Pintura, música y poesía se funden en el Friso de Beethoven, obra primordial de Gustav Klimt y del Art Nouveau. Fue creado para la XIV Exposición de la Secession vienesa de 1902, organizada en torno a la estatua de Beethoven esculpida por Max Klinger (primera imágen). La muestra se concibió como "un lugar sagrado, una especie de templo para un hombre convertido en un dios", en palabras del crítico Ludwig Hevesi. Se inauguró con una interpretación de la Novena Sinfonía realizada por Gustav Mahler, con un pequeño grupo de instrumentalistas de viento.
Klimt pintó el Friso, levantando polémica, llegando a ser acusado de pintar sólo "alucinaciones y obsesiones", caricaturas impúdicas de la naturaleza humana.
La parte final del Friso representa la felicidad alcanzada (segunda imágen), un perfecto paralelo pictórico al Himno de la Alegría de Schiller, a la que puso música Beethoven en el final de la Novena Sinfonía. El catálogo dicta directamente a dos versos del himno: "Alegría, maravillosa centella divina", y "Este beso, al mundo entero", subrayando que "las artes nos llevan al reino de lo ideal, el único donde podemos encontrar pura alegría, pura felicidad, puro amor". El abrazo final es protegido por una gran campana que acoje en su interior una representación simbólica del Edén.
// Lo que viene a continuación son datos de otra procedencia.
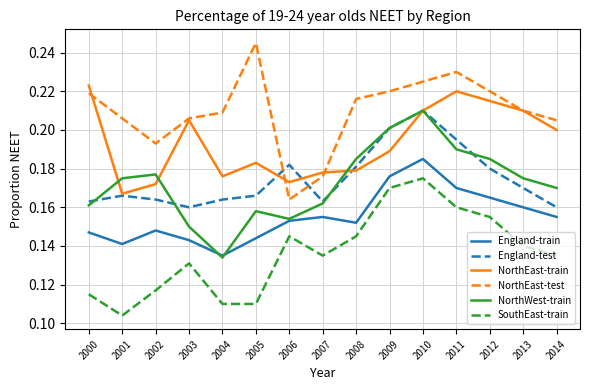

True or false: England-test has a value of 0.3 at 2009.

False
También actua Klimt en paralelo a la lectura de la sinfonía ideada por Wagner, que interpreta en clave divina los versos de Schiller, afirmando: "en esta unión con el Amor humano universal, consagrado por Dios, se nos concede gozar la más pura de las alegrías".
La hostilidad de los poderes enemigos o las Fuerzas hostiles (tercera imágen), aquí son las mujeres las protagonistas, despojándolas el pintor de la connotación maligna y amenazadora: son pues vestales y no brujas las figuras rigurosamente estilizadas.
Recordamos las palabras de Platón: "La música es, pues, la ciencia del amor en lo relativo al ritmo y a la armonía (...) el amor es poderoso y hasta que su poder es universal, pero es cuando se aplica al bien y está reglado por la justicia y la templanza, tanto según nuestra manera de ser como de la de los dioses, y entonces se manifiesta en todo su poderío y nos procura una felicidad perfecta haciéndonos vivir en paz los unos con los otros y conciliándonos la benevolencia de los dioses, cuya naturaleza está muy por encima de la nuestra". El Banquete o Del Amor, Madrid, Espasa-Calpe, 34 ed., 1996, págs. 238-239.